NST 2020 Ecological Management : The goal of environmental sustainability is to provide for the needs of humans while maintaining and improving the natural systems upon which we depend. In order to do this, we must fully appreciate and understand ecological management strategies for our vital natural resources, such as minerals, water, air, land, food, soil, and biodiversity. In this course we will focus on understanding the ecological principles of natural resource management while exploring new strategies for conservation. Topics that will be discussed in this course include: conflict minerals, carbon sequestration, sustainable food systems, cradle-to-cradle design, ecological restoration and the value of biodiversity. This course will emphasize the methodology of science, critical thinking and problem solving. Ethical issues and business applications associated with environmental conservation are discussed to enhance social responsibility and integrative thinking. The course is an applied ecology course, uniquely designed specifically for business students. We will first determine guiding principles for how healthy ecosystems function and sustain themselves. We will then explore how natural resources and services are altered by the human economy in extracting raw materials and generating waste. At each step we will investigate sustainability-based solutions. Finally we will synthesize the information to discuss our future potentials for ecological conservation.

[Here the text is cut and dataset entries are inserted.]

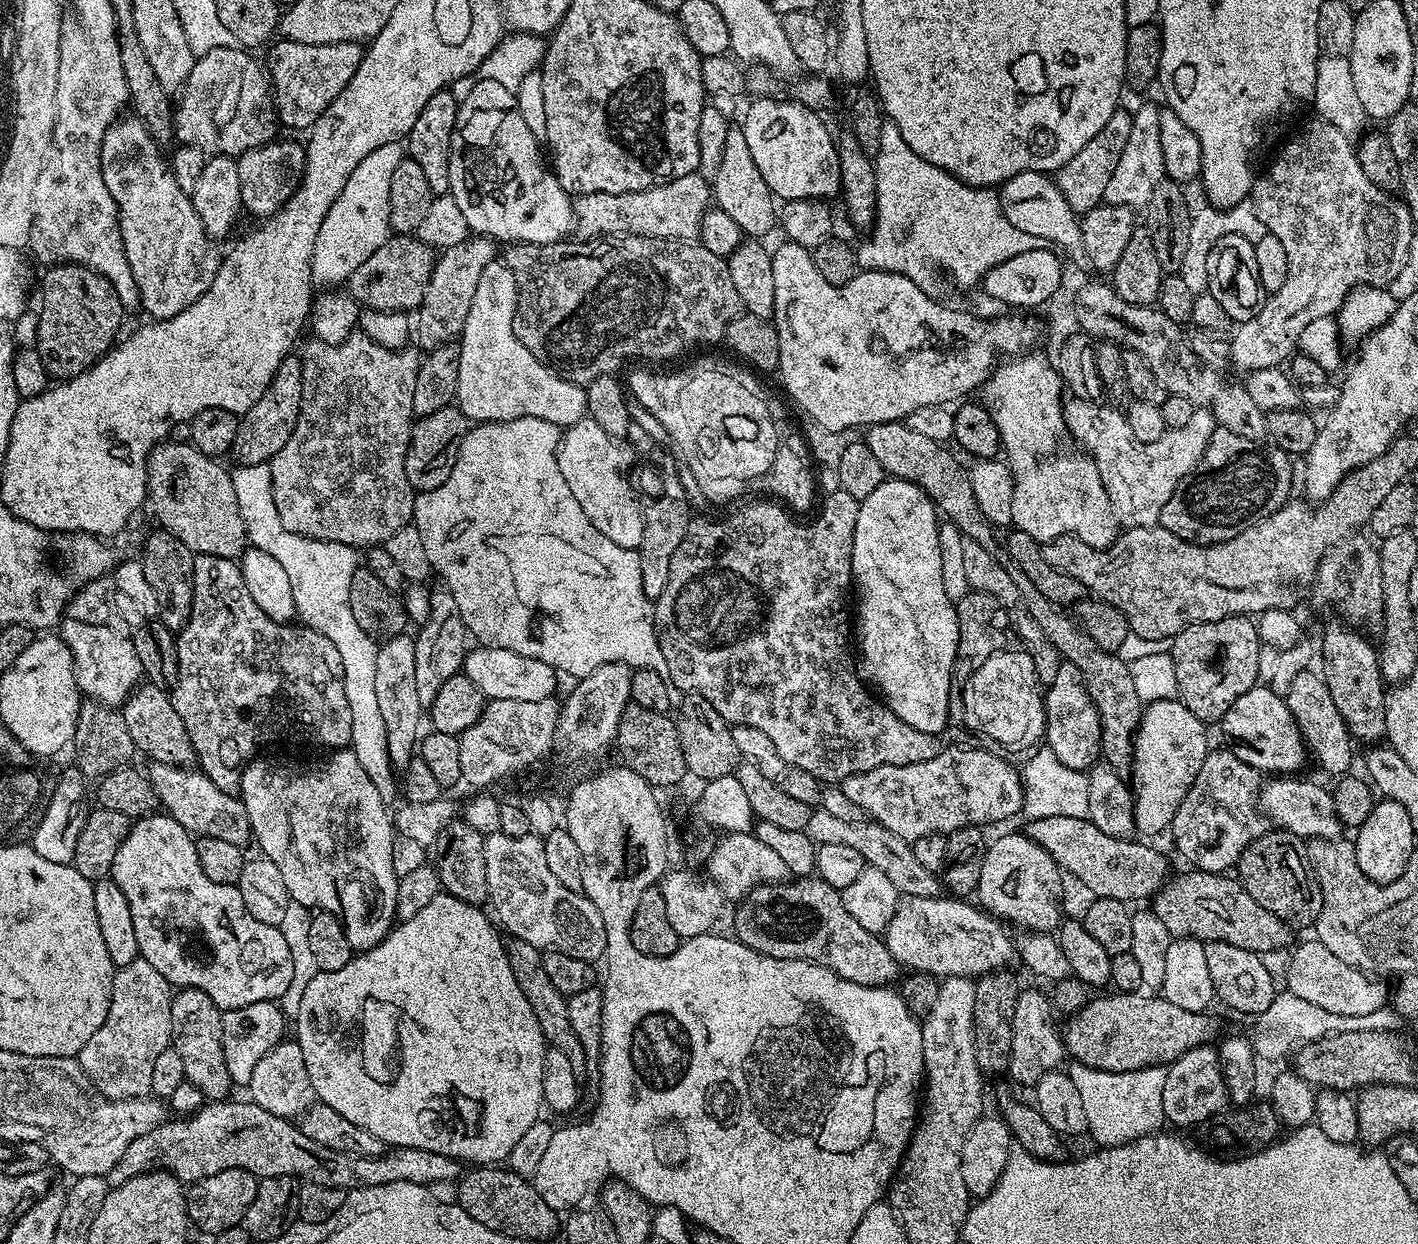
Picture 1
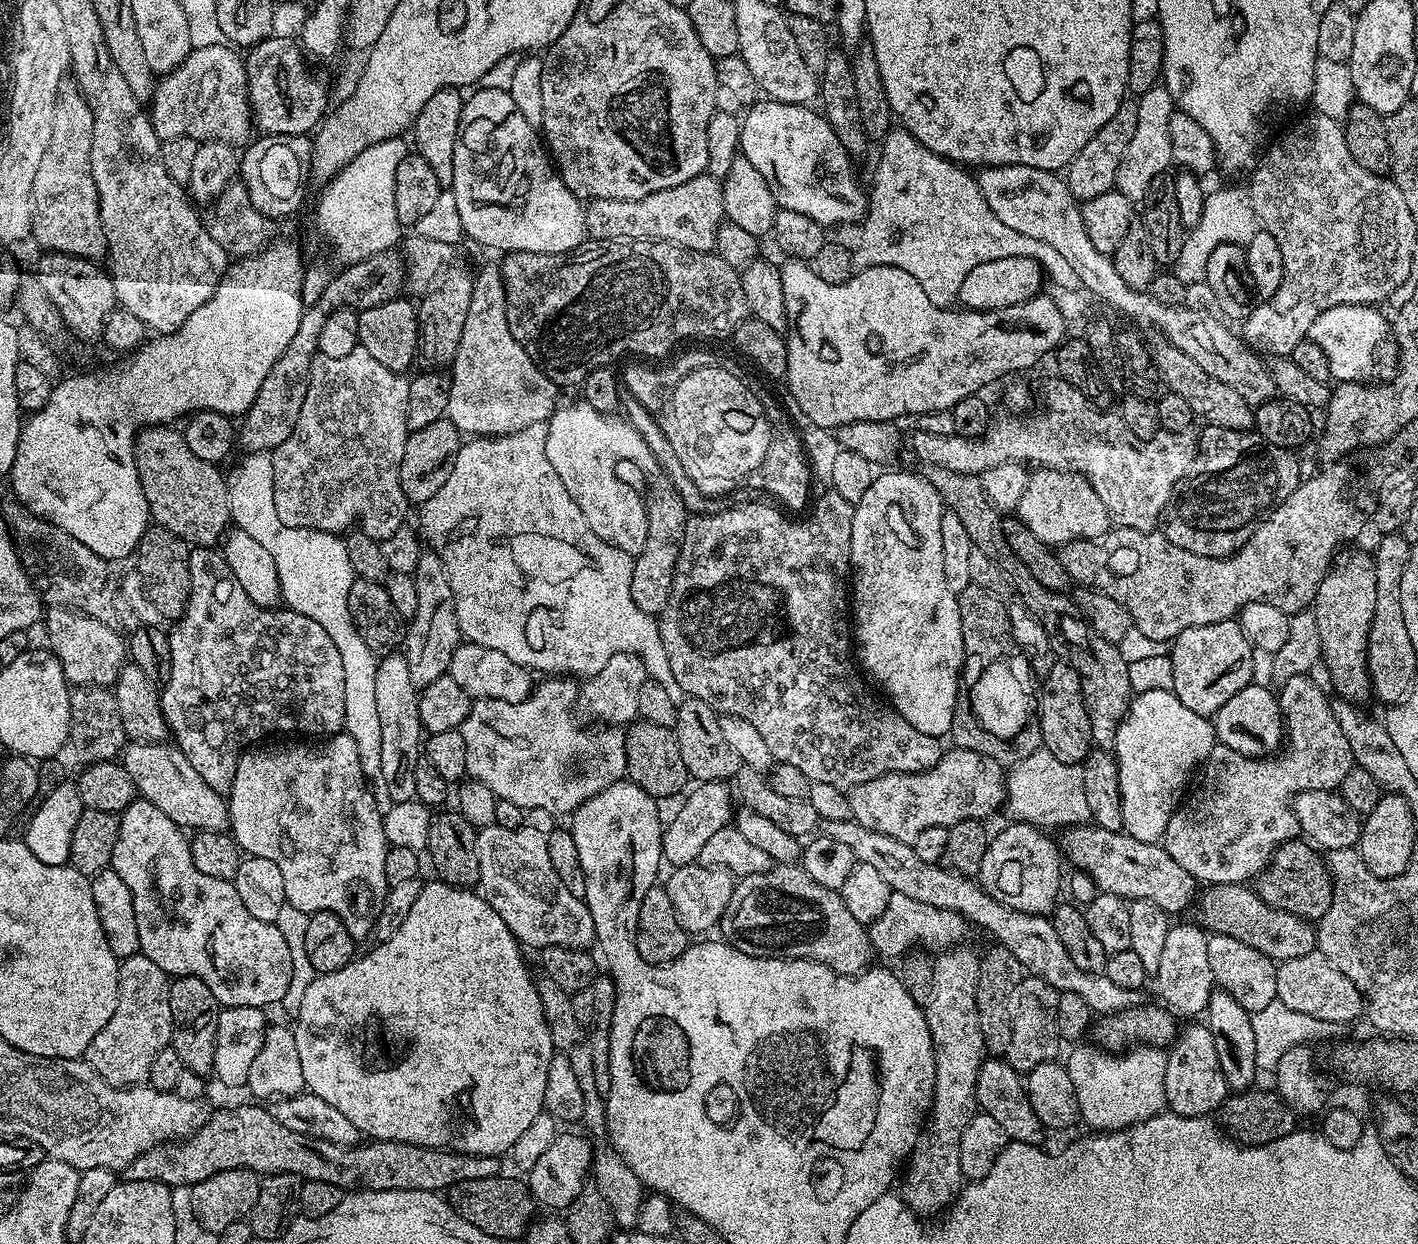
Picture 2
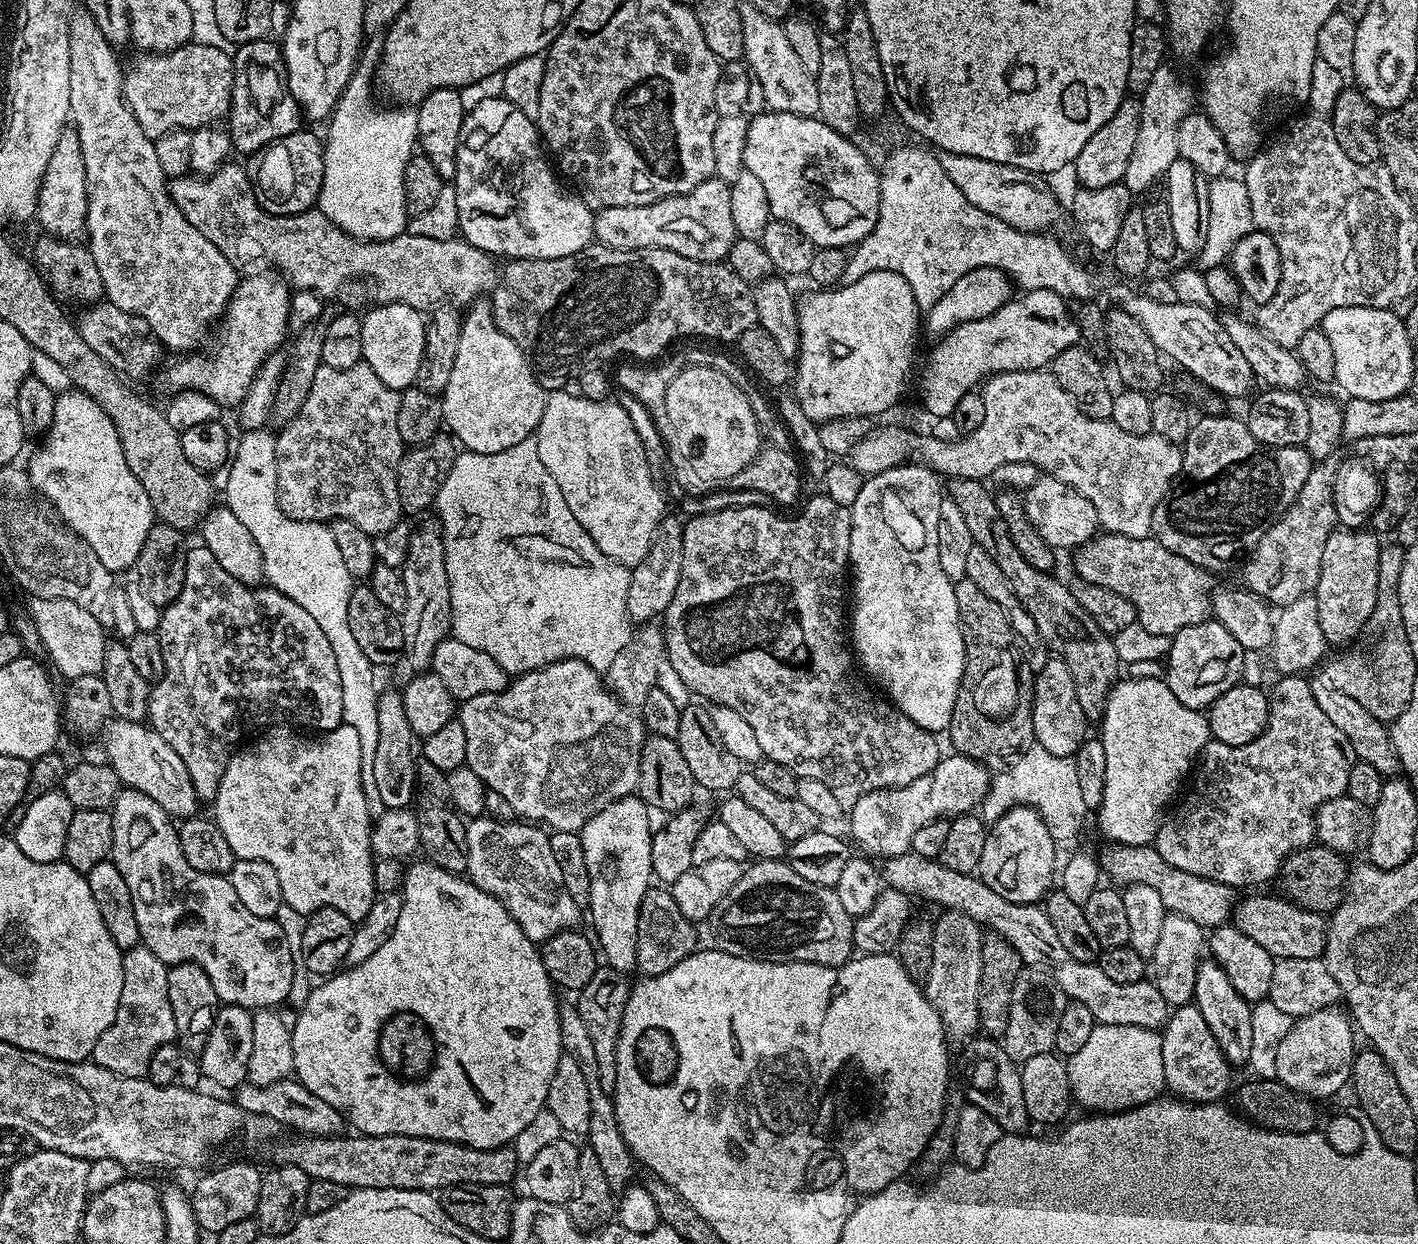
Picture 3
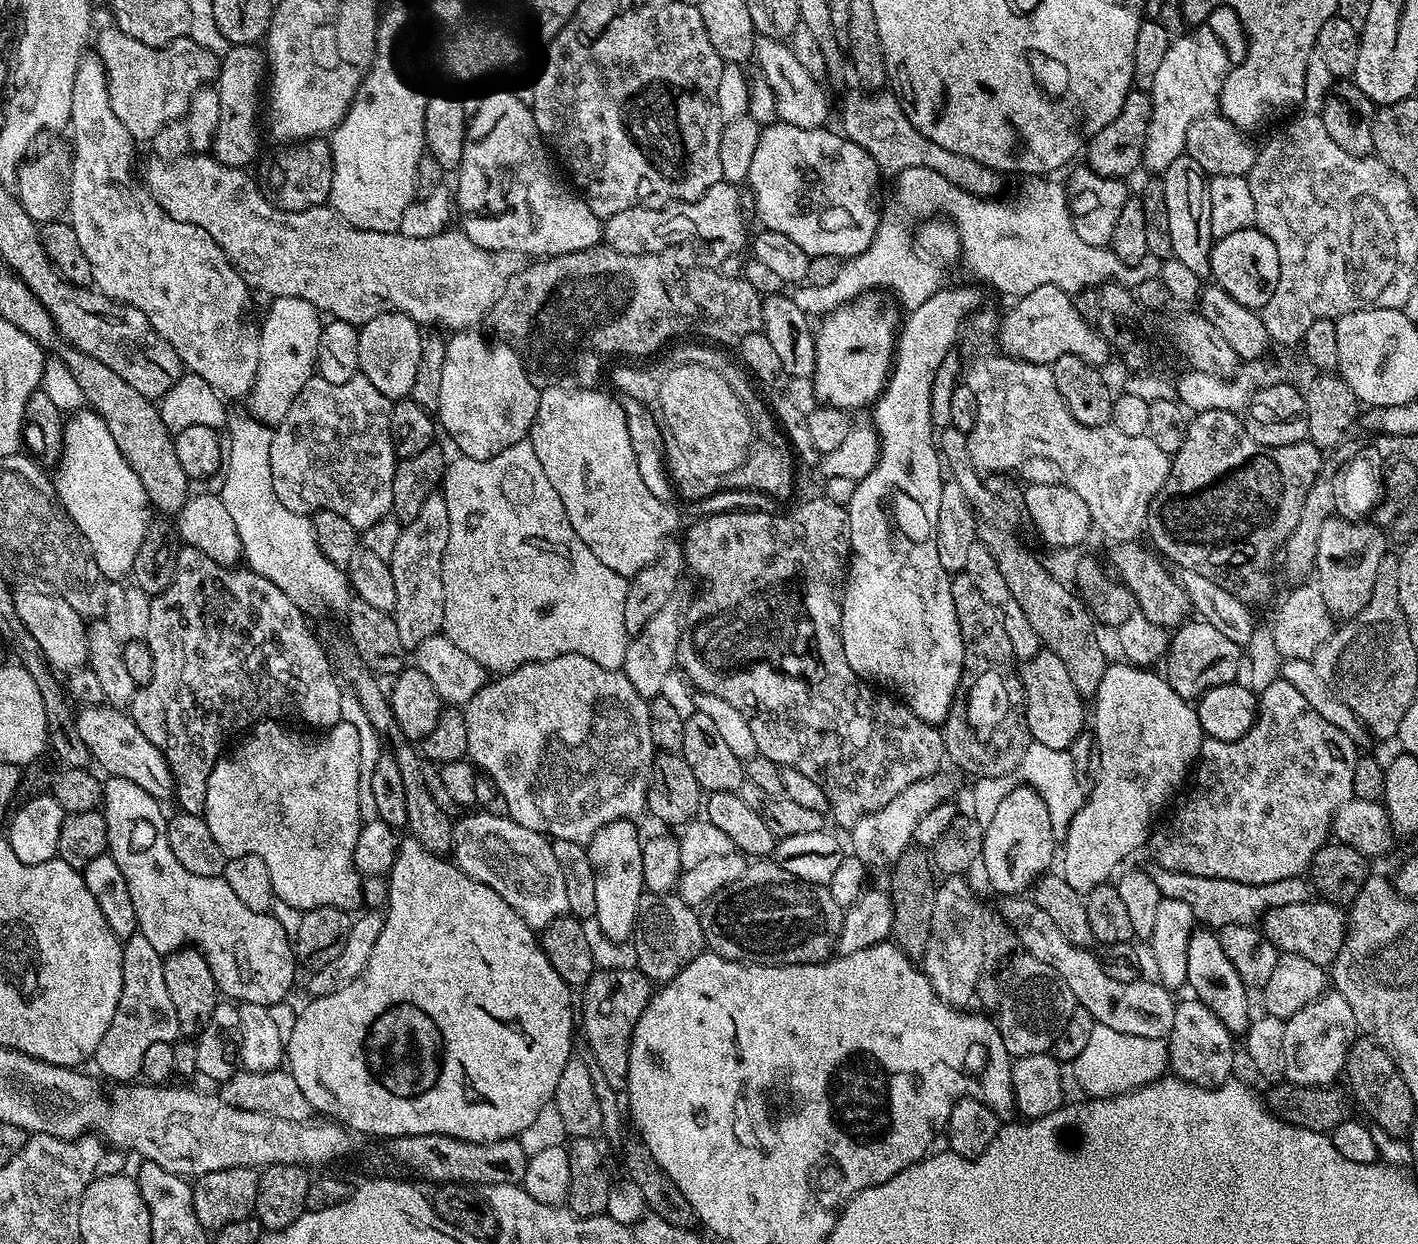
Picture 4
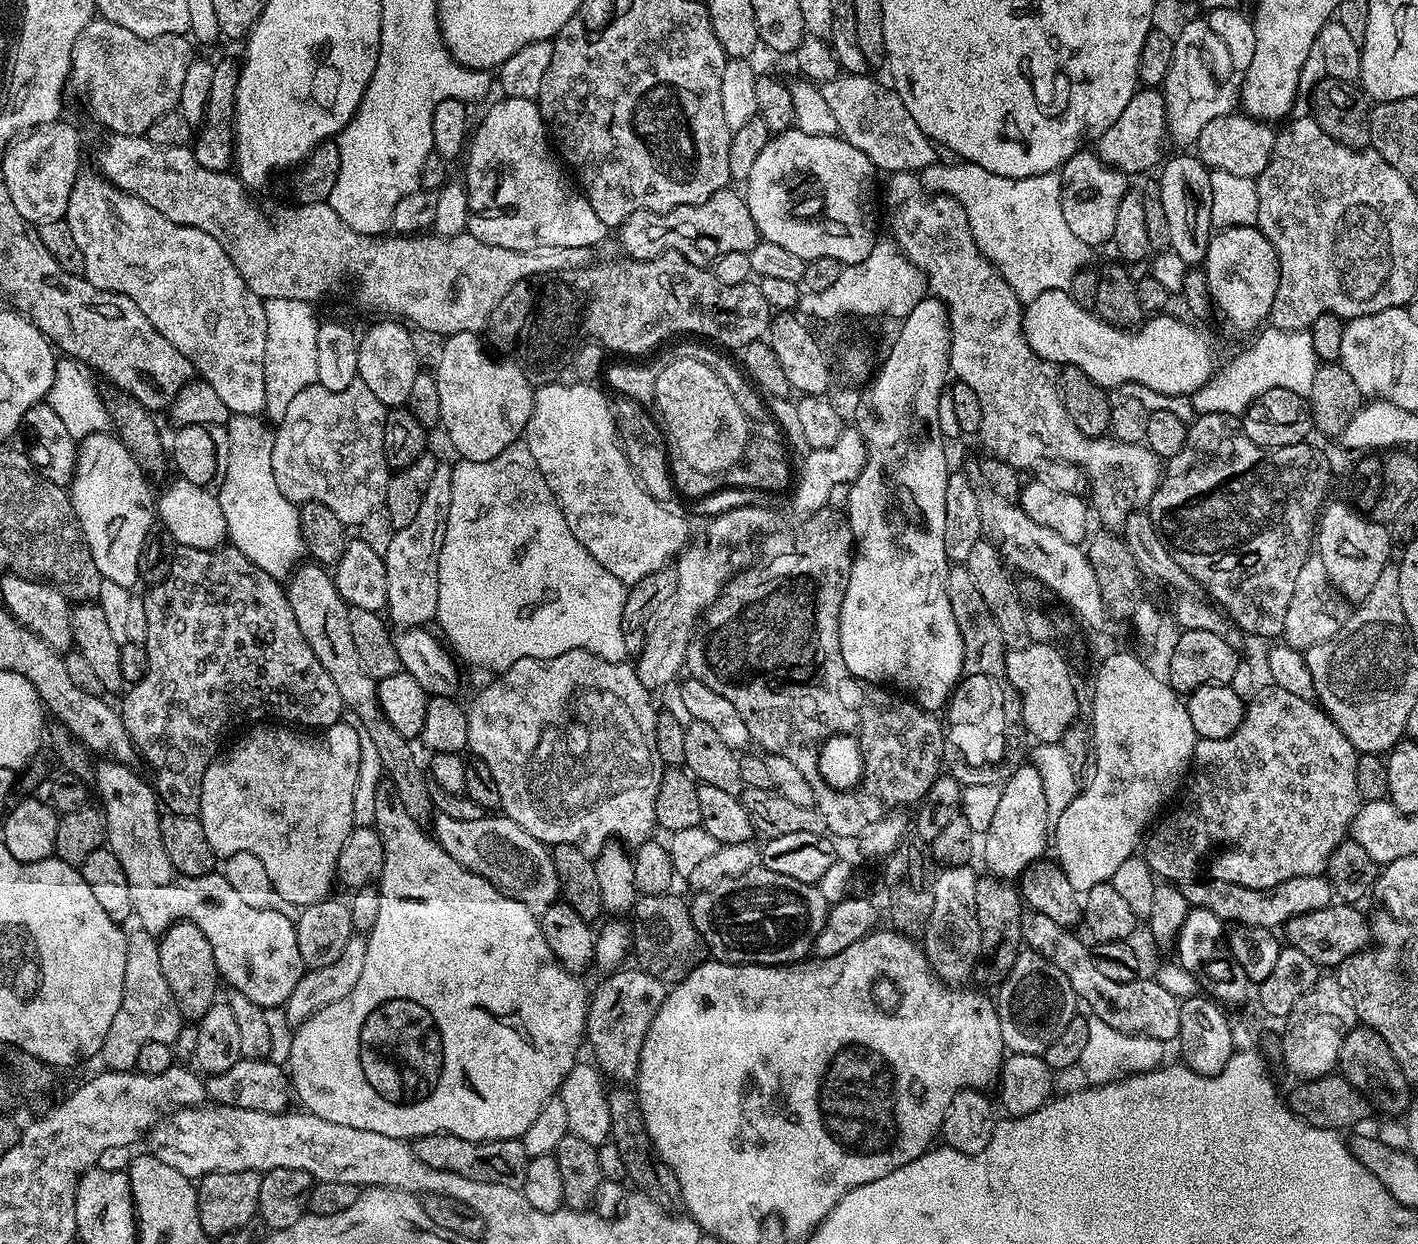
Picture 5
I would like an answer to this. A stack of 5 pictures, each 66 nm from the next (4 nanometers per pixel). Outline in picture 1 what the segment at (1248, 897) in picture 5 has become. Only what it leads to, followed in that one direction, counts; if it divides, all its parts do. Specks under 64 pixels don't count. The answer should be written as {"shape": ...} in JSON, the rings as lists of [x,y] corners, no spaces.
{"shape":[[[1059,816],[1058,818],[1028,820],[1025,825],[1025,828],[1022,828],[1023,835],[1029,836],[1034,842],[1038,842],[1038,846],[1042,846],[1042,850],[1046,850],[1046,854],[1050,854],[1050,858],[1054,858],[1054,862],[1059,866],[1061,873],[1068,875],[1069,872],[1074,879],[1081,880],[1092,891],[1093,897],[1114,898],[1125,902],[1144,899],[1147,901],[1149,898],[1155,897],[1169,879],[1170,871],[1168,872],[1167,858],[1158,849],[1151,848],[1148,845],[1151,843],[1141,842],[1136,838],[1130,840],[1110,838],[1110,834],[1102,834],[1102,830],[1098,830],[1098,826],[1091,824],[1088,819],[1062,818]]]}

SCN3630 Economic Botany: This course investigates the relationship between plants and society. Without plants and plant products humans would be hungry, naked, and lacking oxygen to breath. We will begin by exploring how plants grow and reproduce and the basics of different plant parts. We will then examine plants as sources of food, materials, perfumes, drugs, and medicines. Throughout the course we will discuss the role plants have played in influencing economics, language, arts, and religion. Current topics of particular interest for this course include the debate over genetically engineered crops, the development of new pharmaceutical medicines, the importance of our natural resources, the changes in human diet, and the use of plant products in new technologies. This course will emphasize the development of skills in critical thinking, synthesis of information, science literacy, hand-on exercises, and current topical issues in plant biology.
ENV4610 Art and Ecology: This trans-disciplinary course is co-taught by an artist and an ecologist and will focus on integrating visual art practices and scientific methodologies as a means of observing, understanding, interpreting, and creatively responding to human driven disturbances and the restoration of nature. We will use art and science and the intersections between these disciplines to investigate the environment through: water, soils and clay, the movement of plants, and landscape ecology. Students will learn a range of contemporary artists whose work is dependent on and responsive to the natural environment. Students will also explore scientific processes for healthy ecological function and human-driven disturbance. Students will be challenged to visualize their scientific observations and creative responses through drawing, graphing, 2 D mixed media, mapping/modeling, and sculpture. It is understood that students will likely be entering the studio art practice at a beginning level, therefore prior art experience is not required.